José Sócrates: descubra as diferenças
Mais uma vez, o primeiro-ministro insurgiu-se contra as manifestações promovidas pela CGTP, garantindo que estas não o afectam. Desta vez foi anteontem, no Porto, onde Sócrates presidiu à criação do Instituto de Investigação e Inovação em Saúde (I3S). O primeiro-ministro desvalorizou o protesto levado a cabo por cerca de 50 apoiantes da CGTP, dizendo que eram apenas fitas para a televisão. José Sócrates deve saber do que fala. Qualquer apresentação pública de uma nova medida ou o lançamento de um novo projecto do Governo são preparados ao mais ínfimo pormenor, como se de uma peça de teatro se tratasse, para que tudo fique bem no retrato. Enquanto jornalista, tal como vários colegas da imprensa escrita, já apanhei muitas "secas" porque as cerimónias oficiais nunca começam sem a presença das camâras de televisão. E o que dizer da apresentação pública do Plano Tecnológico, no ano passado, no Centro Cultural de Belém, quando o Governo contratou 10 crianças (a quem pagou 30 euros) para que fossem figurantes nessa mesma cerimónia?
Mais grave do que um primeiro-ministro com memória curta, é um primeiro-ministro que considera que o povo não tem memória!

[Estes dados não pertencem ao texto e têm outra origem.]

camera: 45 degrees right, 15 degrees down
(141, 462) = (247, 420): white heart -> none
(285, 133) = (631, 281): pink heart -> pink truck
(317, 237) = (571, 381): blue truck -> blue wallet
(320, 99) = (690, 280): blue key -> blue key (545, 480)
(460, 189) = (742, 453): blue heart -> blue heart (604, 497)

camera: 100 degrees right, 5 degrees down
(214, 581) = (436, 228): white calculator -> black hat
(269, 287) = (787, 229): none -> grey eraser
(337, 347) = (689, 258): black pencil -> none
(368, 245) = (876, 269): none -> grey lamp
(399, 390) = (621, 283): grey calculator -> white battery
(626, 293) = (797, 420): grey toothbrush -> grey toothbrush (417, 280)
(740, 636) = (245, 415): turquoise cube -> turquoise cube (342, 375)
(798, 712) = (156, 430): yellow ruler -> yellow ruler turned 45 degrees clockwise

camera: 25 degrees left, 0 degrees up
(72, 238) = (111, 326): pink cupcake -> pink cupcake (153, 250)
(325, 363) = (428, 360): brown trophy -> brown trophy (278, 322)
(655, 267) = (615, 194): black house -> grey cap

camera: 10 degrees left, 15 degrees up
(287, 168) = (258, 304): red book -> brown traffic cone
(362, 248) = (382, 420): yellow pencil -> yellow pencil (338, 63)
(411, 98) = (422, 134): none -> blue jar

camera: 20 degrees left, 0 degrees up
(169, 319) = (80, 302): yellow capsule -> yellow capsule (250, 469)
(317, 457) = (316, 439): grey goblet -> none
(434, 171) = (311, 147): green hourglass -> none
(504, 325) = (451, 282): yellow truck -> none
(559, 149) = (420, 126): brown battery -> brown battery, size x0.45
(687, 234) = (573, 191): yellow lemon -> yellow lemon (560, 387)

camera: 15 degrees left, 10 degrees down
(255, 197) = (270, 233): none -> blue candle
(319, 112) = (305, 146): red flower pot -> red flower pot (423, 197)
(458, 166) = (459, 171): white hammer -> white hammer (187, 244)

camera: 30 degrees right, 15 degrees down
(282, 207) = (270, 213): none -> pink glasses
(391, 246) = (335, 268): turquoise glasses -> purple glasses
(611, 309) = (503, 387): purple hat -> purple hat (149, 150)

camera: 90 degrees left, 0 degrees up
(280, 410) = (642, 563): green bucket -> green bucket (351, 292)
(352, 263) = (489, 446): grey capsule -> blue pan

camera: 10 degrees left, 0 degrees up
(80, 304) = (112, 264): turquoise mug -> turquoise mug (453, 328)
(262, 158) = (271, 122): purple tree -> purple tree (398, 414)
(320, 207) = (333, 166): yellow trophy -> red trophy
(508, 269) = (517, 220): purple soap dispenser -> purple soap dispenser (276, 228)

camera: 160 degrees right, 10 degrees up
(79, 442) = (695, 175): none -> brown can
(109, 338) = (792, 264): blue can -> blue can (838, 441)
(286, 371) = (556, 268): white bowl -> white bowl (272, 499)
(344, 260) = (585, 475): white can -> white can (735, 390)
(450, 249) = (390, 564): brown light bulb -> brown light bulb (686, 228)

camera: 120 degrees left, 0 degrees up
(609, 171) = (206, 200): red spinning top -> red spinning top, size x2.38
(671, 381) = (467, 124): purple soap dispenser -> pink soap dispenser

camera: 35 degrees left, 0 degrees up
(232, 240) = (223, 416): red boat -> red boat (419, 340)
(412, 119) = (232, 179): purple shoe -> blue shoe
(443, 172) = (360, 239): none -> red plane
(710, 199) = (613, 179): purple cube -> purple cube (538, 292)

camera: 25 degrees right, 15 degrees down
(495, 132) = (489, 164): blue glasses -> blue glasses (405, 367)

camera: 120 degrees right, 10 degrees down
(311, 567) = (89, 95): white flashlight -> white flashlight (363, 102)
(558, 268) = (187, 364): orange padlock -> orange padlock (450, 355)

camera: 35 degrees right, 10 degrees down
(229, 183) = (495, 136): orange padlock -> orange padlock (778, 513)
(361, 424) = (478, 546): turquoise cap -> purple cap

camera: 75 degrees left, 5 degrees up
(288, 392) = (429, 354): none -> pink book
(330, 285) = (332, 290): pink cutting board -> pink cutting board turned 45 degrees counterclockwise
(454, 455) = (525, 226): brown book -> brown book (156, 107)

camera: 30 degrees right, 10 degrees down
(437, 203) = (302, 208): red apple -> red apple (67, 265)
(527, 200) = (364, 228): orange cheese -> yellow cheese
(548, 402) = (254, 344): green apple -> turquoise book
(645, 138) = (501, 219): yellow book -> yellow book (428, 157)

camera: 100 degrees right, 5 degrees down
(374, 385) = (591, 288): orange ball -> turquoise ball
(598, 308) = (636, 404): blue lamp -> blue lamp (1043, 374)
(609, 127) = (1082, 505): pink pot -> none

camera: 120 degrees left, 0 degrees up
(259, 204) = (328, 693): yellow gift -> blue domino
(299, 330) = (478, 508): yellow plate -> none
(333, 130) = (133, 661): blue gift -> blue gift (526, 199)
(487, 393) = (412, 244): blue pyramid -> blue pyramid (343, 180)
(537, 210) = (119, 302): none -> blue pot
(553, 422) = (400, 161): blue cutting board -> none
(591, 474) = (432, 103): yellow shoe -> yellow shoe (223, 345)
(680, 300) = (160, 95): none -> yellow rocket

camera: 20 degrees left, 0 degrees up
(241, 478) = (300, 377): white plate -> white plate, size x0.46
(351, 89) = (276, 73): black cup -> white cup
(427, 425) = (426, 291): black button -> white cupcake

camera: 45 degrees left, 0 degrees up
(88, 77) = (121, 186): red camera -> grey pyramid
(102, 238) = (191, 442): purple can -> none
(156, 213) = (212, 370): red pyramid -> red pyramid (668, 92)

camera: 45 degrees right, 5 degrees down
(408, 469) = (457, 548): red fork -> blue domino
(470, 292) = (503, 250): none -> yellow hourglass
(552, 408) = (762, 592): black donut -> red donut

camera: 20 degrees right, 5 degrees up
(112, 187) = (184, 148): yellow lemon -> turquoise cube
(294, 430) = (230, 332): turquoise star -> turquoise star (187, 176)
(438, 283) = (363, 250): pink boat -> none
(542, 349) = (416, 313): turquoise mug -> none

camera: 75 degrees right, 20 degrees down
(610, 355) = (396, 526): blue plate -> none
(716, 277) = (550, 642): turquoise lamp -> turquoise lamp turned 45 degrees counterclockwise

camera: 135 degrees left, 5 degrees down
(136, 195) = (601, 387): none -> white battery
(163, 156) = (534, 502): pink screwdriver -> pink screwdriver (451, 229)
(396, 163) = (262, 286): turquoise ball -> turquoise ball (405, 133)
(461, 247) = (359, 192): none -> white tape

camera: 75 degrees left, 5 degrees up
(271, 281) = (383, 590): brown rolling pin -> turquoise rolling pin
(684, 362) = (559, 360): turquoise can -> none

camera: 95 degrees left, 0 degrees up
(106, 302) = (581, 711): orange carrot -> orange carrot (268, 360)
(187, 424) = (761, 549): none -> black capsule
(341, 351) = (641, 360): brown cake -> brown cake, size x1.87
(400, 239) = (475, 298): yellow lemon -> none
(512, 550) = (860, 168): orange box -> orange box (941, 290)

Quando um primeiro-ministro diz estar "muito habituado a manifestações" e que estas em nada o afectam, como José Sócrates admitiu hoje, em Évora, é porque algo vai realmente mal na política. As manifestações, mesmo aquelas que alegadamente são organizadas por estruturas sindicais, são sintoma de que algo desagrada a determinado sector da população e não deveriam, por isso, ser menosprezadas. Neste caso concreto, aos sindicalistas juntaram-se utentes do Centro de Saúde de Vendas Novas, que reclamavam o seu funcionamento 24 horas por dia. Numa altura em que a política da saúde está a ser fortemente contestada, em que diariamente são tornados públicos casos de mortes alegadamente provocadas por deficiente socorro ou assistência médica, ouvir da boca de um primeiro-ministro que as manifestações em nada o afectam é o mesmo que dizer aos portugueses que não têm direito a ter voz, a criticar o que acham que deve ser criticado e a exigir que o Governo, eleito por este mesmo povo, cumpra o que prometeu. José Sócrates comporta-se cada vez mais como um ditador e não como um chefe de um Governo democrata, como tanto gosta de apregoar. Já é mais do que tempo de descer do seu pedestal e de visitar o país real, de ouvir as dores do povo e conhecer as suas reais condições de vida. A não ser que se prepare para fazer como o outro que, quando tomou consciência de que o barco estava mesmo à deriva, foi o primeiro a abandoná-lo e refugiou-se na Europa. Nessa Europa à qual dizemos pertencer, mas da qual todos os dias estamos um pouco mais afastados.